SELECTED EXTRACT:

○ ○ ○ ○ ○

Back in April, deBanked also received the recording of a call purportedly between a representative of Corporate Bailout and a small business owner. We had the lengthy dialogue transcribed and it appears below with the names between the parties changed.

Of note, the alleged Corporate Bailout representative in the call makes several references to a partner law firm named Protection Legal Group. There are several lawsuits pending against Protection Legal Group, one of which alleges the firm didn’t have a lawyer licensed to practice in the state they claimed to offer defense in. In that situation, a merchant had to hire another lawyer to sue his lawyer at Protection Legal Group.

Person Answering Phone: Hello.
Robo Agent: Hello. How are you today?
Person Answering Phone: I’m good.
Robo Agent: Great! Can I speak to the business owner please?
Person Answering Phone: Who is this please?
Robo Agent: This is Alex from Corporate Bailout. Are they available?
Person Answering Phone: Yeah. One second please. One second.
Robo Agent: Thanks.
John: Hello.
Robo Agent: Can I speak to the business owner please?
John: Speaking.
Robo Agent: This is Alex from Corporate Bailout. I know your time is valuable. So, let me get straight to the point. We help small business owners eliminate their unsecured debts. If your business has taken a merchant cash loan or advance, a high interest credit card debt, accounts payable debt, or any other unsecured business debt, you are now able to settle your outstanding balances for just a fraction of what you owe. I just need to ask two qualifying questions. Okay?
John: Sure.
Robo Agent: What type of entity is your business registered as? LLC, Corp, etc.? Hello?
John: LLC.
Robo Agent: Do you have at least $25,000 in unsecured debt?
John: Yes.
Robo Agent: Great! It looks like you may qualify. Hold on one second while I get a specialist on the phone who can explain further.
[Phone Ringing]
Derrick: Hello. Hi.
Robo Agent: Hi, I have someone here that is interested in moving forward. I will let you take it from here.
Derrick: Thank you for that. My name is Derrick by the way. Who am I speaking with?
John: John.
Derrick: John, it’s a pleasure, John. So, John, go ahead and tell me a little bit. What kind of unsecured debt are you experiencing? Is this with cash advances?
John: Yes.
Derrick: All righty. And that’s our cup of tea. So, I wanna give you an example—
John: What exactly—
Derrick: …of exactly how this would work for you.
John: Okay. Perfect. Yeah.
Derrick: All right. Tell me how many advances do you have. Do you have one or a couple out there?
John: I have 3.
Derrick: 3. Okay. And what do you owe approximately in combined balances?
John: About $85,000.
Derrick: Okay. And lastly, what are they charging you daily?
John: Total of about $2,000.
Derrick: At this day?
John: Yeah.
Derrick: Okay. Obviously, they’re overextending you for sure. Now, you open these advances yourself? Is this your business, John?
John: Yes.
Derrick: Okay. What is it that you do? I just wanna get a better grasp of what’s going on.
John: We’re a trucking company.

○ ○ ○ ○ ○

In the Corporate Bailout call transcript, what kind of company does John say he runs?

SUPPLIED DATA:
○ ○ ○ ○ ○

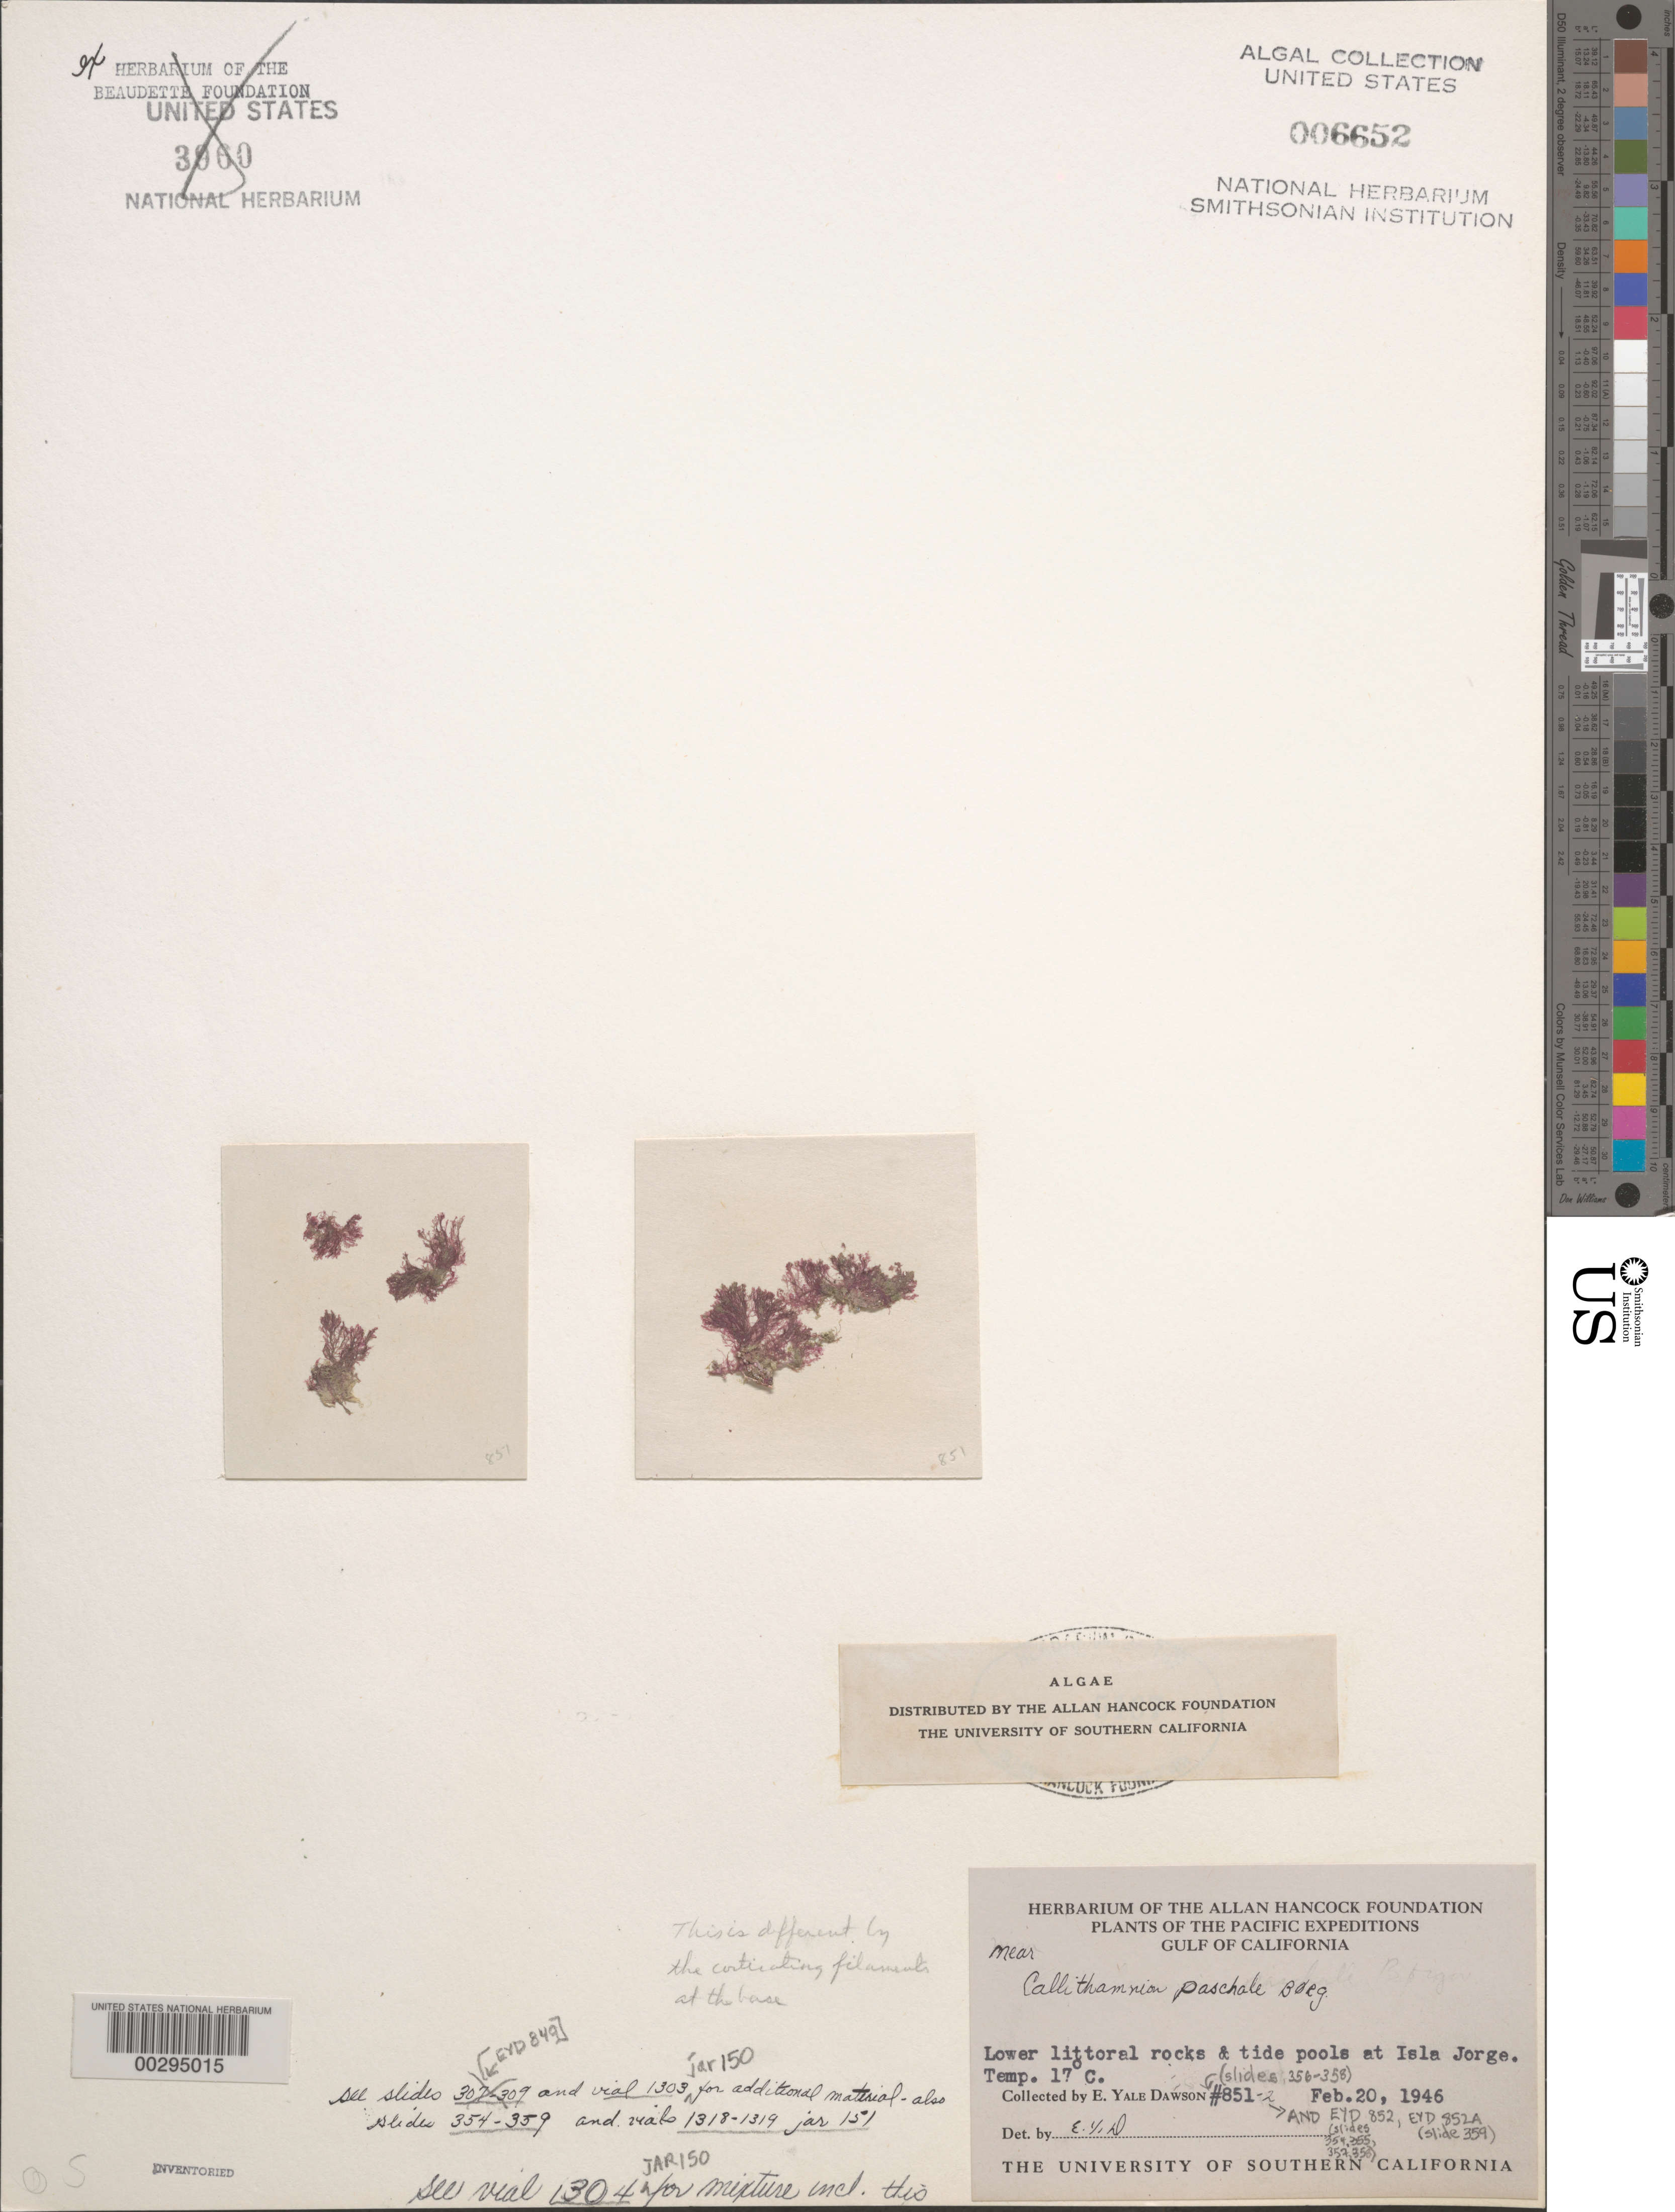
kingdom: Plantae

○ ○ ○ ○ ○

WRITTEN SOLUTION:
A trucking company.